Eddie seemed to have relaxed a little. But only a little. “So that's what happened. I wondered. Duck left me a message that the date and place were up for grabs again but I didn't get the details.”
“You want details?” I asked, nabbing a roll for myself. “Enter my cousins, first through sixth, seventh, and eighth for all I know. We're talking dozens here. They felt left out. And since it was their idea to take me on to set up the Shores' police force in the first placeâ”
“You were in a double bind.”
“You got it. The last thing I want to do is alienate them.”
“Sounds like you'll need to rent RFK Stadium and ask Bishop Crandall to officiate.”
I hesitated, since I couldn't remember which denomination the good bishop claimed. “Well, actually, if Duck agrees, it looks like things will work out pretty well. Among those dozens of cousins of mine is a minister of a little church. I just met him today; in fact, he talked me out of killing the idiot electrician. He says he'll be glad to perform the ceremony. From what he described, there's no way we'll be able to squeeze all those people in his sanctuary, but the overflow will fit in the fellowship hall, which has closed-circuit. And he's available the day after Christmas. That's the only good thing that's happened so far today. Now, I repeat, what's up? You planning some kind of surprise for Duck?”
“That's what I'm here to find out.” Eddie scrubbed a paw over his face, and I detected a subtle change in his demeanor. Suddenly we were back to Scrooge and Company. His lips flattened into a straight line, his eyes emanating a chill. He, like my Duck, is a detective with the D.C. Metropolitan Police. He's skinny as a finishing nail, dresses like a
GQ
model, and has been on the force long enough to have seen it all. If what he had to say made him hot under the collar just thinking about it, something must be very wrong indeed.
“Jeez, Eddie, you're scaring me. What's the matter with you?”
He fixed me with a squinty-eyed stare. “The question I've been trying to figure out is, what's the matter with you?”

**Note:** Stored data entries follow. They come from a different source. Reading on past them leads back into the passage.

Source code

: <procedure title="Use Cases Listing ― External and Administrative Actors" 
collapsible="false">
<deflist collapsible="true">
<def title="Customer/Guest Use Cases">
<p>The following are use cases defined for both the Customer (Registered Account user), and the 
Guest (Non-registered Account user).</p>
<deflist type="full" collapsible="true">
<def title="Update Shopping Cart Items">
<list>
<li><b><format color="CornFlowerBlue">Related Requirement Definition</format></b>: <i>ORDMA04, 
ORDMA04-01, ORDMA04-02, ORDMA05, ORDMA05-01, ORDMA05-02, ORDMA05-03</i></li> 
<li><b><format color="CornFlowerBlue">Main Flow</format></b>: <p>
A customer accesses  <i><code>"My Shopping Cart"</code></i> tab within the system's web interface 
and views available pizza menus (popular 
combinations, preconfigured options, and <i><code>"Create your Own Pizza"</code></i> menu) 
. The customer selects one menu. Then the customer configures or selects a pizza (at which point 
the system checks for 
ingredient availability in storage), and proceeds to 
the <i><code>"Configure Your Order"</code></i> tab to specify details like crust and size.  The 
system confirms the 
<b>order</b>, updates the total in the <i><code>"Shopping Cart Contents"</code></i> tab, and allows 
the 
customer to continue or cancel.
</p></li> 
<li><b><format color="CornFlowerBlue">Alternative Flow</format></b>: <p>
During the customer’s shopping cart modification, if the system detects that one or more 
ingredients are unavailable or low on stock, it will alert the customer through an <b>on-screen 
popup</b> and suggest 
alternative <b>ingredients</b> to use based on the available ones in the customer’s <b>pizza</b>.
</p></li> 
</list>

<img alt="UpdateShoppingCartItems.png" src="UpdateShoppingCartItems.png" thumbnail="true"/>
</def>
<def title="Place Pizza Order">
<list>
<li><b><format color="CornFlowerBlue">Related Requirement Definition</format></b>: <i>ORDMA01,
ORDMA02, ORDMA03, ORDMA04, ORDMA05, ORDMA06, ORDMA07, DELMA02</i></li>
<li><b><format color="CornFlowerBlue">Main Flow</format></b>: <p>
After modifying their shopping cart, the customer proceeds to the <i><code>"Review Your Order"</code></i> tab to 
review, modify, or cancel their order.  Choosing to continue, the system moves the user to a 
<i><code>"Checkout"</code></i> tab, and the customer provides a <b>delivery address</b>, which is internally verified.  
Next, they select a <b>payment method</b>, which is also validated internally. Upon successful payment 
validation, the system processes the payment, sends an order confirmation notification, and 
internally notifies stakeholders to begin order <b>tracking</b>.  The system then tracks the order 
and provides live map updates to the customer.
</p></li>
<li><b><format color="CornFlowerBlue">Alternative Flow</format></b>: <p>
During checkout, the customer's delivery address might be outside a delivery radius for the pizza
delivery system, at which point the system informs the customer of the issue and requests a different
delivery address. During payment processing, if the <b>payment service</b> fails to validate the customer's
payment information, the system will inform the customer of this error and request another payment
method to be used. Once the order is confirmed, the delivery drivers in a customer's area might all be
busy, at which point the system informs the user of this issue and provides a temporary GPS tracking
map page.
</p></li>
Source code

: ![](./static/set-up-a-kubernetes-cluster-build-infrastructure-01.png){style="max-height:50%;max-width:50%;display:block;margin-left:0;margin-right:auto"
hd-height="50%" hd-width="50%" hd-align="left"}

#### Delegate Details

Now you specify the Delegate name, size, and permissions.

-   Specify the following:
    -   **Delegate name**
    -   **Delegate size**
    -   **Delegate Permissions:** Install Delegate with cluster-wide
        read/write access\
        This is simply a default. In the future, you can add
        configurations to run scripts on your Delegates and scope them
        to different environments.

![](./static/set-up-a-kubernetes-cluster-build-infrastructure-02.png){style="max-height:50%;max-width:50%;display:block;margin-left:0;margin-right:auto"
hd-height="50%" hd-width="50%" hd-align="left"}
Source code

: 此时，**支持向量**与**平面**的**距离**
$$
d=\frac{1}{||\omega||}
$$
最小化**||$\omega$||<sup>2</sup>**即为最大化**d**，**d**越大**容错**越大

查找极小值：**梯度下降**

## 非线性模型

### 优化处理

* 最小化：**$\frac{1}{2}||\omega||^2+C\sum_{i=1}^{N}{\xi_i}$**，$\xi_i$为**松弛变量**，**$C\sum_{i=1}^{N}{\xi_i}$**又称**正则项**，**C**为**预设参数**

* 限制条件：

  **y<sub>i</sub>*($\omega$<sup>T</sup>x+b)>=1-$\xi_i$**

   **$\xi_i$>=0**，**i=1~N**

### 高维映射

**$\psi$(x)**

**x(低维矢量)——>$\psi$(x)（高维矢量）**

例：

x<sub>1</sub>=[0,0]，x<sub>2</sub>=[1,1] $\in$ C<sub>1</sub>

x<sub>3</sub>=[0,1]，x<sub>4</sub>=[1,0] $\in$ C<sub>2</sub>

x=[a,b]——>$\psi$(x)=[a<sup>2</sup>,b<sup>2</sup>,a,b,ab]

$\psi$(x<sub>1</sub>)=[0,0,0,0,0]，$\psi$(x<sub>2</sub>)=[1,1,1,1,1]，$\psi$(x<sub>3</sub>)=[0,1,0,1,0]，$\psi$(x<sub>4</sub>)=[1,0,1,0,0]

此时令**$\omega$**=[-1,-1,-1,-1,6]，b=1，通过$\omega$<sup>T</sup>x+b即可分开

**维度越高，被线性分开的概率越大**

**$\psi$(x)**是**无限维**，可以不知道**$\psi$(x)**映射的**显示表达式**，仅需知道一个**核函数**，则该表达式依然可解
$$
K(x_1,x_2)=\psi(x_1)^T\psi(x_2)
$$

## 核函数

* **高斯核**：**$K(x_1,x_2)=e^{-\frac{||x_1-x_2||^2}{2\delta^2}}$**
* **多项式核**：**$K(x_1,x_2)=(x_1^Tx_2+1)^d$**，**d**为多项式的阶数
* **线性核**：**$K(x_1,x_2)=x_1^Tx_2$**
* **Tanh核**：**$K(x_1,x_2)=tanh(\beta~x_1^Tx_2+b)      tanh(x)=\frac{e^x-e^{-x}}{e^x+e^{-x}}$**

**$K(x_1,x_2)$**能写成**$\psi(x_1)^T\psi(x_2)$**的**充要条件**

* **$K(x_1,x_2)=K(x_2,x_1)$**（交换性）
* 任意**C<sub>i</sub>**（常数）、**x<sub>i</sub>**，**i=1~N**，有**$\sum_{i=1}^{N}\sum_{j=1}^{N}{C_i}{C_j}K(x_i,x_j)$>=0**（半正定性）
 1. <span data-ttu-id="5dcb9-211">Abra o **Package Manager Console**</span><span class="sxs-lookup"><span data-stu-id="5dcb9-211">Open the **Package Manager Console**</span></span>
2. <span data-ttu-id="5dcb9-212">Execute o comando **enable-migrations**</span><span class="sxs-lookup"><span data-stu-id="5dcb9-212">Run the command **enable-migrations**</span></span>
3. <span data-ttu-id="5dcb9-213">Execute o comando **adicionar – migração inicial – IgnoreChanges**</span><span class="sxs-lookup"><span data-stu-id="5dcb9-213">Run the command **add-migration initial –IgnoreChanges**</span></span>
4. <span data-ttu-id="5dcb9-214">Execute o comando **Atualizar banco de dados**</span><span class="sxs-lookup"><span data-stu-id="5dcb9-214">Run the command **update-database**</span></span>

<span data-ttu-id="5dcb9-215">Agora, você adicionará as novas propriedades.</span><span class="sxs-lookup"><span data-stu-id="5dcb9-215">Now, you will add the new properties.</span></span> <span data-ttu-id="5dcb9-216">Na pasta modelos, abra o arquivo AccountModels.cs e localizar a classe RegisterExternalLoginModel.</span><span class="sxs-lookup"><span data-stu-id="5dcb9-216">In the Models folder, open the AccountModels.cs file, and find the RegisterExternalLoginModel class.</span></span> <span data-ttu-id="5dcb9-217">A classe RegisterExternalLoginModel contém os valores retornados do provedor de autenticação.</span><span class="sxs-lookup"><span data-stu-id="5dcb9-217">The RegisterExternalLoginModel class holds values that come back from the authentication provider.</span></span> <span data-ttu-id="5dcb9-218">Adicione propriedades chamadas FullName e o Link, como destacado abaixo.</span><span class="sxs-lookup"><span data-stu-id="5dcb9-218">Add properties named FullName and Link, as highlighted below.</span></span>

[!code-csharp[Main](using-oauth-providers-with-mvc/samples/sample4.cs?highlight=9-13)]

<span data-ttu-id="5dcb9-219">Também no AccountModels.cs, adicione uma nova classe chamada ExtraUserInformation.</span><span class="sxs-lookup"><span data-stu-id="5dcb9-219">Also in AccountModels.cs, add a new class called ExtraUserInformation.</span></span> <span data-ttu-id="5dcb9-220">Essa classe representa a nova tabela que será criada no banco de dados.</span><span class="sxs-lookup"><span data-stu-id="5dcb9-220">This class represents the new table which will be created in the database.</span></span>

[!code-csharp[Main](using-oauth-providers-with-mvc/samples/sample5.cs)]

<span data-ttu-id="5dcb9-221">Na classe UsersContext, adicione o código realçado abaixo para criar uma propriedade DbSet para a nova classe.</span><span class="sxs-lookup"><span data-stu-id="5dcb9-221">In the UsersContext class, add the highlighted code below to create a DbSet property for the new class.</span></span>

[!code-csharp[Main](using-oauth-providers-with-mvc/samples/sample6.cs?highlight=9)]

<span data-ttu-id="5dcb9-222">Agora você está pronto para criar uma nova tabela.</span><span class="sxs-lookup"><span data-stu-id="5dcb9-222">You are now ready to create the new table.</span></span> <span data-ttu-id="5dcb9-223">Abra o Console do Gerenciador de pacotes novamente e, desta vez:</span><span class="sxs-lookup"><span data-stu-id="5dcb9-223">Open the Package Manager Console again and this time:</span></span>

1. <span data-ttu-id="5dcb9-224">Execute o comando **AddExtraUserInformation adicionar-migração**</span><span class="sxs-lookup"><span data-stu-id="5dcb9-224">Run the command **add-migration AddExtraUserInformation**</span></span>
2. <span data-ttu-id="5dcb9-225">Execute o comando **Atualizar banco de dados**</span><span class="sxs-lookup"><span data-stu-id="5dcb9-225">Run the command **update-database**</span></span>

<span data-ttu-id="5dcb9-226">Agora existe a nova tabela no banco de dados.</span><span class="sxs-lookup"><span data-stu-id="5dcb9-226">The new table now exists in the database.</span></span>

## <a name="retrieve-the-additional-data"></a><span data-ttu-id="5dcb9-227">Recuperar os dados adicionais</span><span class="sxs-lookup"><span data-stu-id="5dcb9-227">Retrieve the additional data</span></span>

“Me? You mean besides all the wedding hassles and Christmas and meeting a new cousin every other day and trying to keep an eye on the police station-to-be? Nothing.”
“Everything's all right between you and my boy?”
I frowned. Granted, he was near enough to family to be entitled to ask, but why would he? “Everything's fine, honest.”
He leaned back, staring a hole in the middle of my forehead. Just as suddenly, he seemed to thaw. The chill in the air dissipated somewhat.
“You know how tight me and the Duck are, right? Like this.” He crossed his index and middle fingers. “I watch his back, on and off the job, the same as he watches mine. Understand what I'm saying?”
“Sure.” I wondered where this was going.
“Then why the fuck,” he asked, so softly I could barely hear him, “are you stepping out on him?”